Los chantajistas emocionales suelen ser personas muy inseguras de sí mismas, por lo cual, no confían en su propia capacidad de interacción honesta con los otros, para crear lazos firmes, por lo cual, recurren muchas veces a dar lástima o exponer las emociones ajenas para atacarlas y superponer las suyas para tener dominio en una relación.
Un chantajista de emociones puede ser amenazante, siendo la presión el mejor método de manipulación. Este tipo de manipulación se puede ver en cosas como un “Si lo haces de nuevo te dejo”. Cuando el “hacer” de la persona manipulada no justifica una separación, podemos decir que se está manipulando. De igual forma funciona si se hace con un “Si no lo haces te dejo”, donde el chantajista usa el miedo de la ruptura para que la otra persona haga lo que él o ella quiere.

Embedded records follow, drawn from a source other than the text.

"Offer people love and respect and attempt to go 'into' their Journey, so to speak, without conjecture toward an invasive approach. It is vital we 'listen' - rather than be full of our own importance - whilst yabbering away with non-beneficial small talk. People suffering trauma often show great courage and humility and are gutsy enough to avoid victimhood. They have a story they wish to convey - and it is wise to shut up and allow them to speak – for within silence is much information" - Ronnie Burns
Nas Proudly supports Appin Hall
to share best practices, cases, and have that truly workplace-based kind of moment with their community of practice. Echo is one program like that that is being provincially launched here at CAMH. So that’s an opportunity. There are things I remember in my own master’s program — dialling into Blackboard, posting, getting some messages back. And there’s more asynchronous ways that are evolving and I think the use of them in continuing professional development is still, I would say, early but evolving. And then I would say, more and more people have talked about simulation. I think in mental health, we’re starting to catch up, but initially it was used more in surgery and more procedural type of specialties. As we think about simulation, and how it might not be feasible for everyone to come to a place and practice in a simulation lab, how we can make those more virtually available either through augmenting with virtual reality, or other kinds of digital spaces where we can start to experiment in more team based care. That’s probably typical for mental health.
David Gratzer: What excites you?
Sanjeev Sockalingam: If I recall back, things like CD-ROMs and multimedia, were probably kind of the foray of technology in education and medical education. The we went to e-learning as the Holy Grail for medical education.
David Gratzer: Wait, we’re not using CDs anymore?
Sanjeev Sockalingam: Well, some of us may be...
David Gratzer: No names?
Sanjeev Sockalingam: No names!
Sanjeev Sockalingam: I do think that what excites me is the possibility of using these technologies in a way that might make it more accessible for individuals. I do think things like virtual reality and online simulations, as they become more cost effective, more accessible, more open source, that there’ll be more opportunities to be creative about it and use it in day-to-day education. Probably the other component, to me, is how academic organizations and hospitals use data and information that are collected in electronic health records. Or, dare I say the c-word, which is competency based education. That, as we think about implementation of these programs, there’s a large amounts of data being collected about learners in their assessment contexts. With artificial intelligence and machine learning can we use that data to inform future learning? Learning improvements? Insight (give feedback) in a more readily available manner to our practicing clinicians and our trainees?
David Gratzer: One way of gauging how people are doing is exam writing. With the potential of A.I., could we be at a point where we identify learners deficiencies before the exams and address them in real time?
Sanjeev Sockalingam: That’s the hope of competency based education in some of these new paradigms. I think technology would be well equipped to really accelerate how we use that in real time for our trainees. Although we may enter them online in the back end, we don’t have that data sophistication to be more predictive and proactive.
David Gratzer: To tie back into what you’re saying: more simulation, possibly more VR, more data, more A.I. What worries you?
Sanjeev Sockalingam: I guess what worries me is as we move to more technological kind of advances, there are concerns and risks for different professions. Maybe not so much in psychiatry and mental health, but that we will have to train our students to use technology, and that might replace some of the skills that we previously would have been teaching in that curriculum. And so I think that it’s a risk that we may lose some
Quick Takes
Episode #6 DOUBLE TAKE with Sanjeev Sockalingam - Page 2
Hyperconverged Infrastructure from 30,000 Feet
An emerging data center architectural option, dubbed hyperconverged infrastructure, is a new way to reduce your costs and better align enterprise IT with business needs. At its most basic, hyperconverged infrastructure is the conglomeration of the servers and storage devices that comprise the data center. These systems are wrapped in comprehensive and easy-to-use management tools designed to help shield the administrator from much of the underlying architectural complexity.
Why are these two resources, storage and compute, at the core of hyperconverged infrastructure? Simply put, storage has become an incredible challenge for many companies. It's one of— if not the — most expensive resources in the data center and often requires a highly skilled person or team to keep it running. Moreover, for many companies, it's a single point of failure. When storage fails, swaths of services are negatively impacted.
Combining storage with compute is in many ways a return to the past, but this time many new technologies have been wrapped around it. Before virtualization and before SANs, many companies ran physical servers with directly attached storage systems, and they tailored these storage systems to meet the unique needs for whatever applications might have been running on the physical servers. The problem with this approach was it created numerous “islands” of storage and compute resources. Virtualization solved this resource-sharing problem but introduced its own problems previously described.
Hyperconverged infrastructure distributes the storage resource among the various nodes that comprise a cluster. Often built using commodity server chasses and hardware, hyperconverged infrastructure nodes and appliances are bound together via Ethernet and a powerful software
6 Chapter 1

Otro acto común de manipulación emocional, es el llanto. El llanto es la forma más utilizada por niños y mujeres para alcanzar lo que quieren. Si las personas sucumben al deseo mientras esta persona está llorando solo para alcanzar lo que quiere, alimentará las ganas de reincidir en el chantaje pues la persona comprendió que el llanto es un método viable para conseguir lo que se quiere.
Finalmente, la mejor forma de evitar a un chantajista emocional, es reconociendo la naturaleza de sus acciones. Uno puede ver a alguien llorando y comprende que quizá es por dolor, pero hay que analizar realmente el llanto, saber cuál es la causa y si la que esta persona defiende es suficiente para generar llanto.
La idea es analizar las palabras más que la acción. Las emociones, a pesar de que surgen por medio de la risa o el llanto, suelen manifestarse con una advertencia. Esta advertencia intenta hacer que sucumbas a un deseo el cual tú no te sientes cómodo realizando. Si eso sucede, estás frente a un intento de chantaje.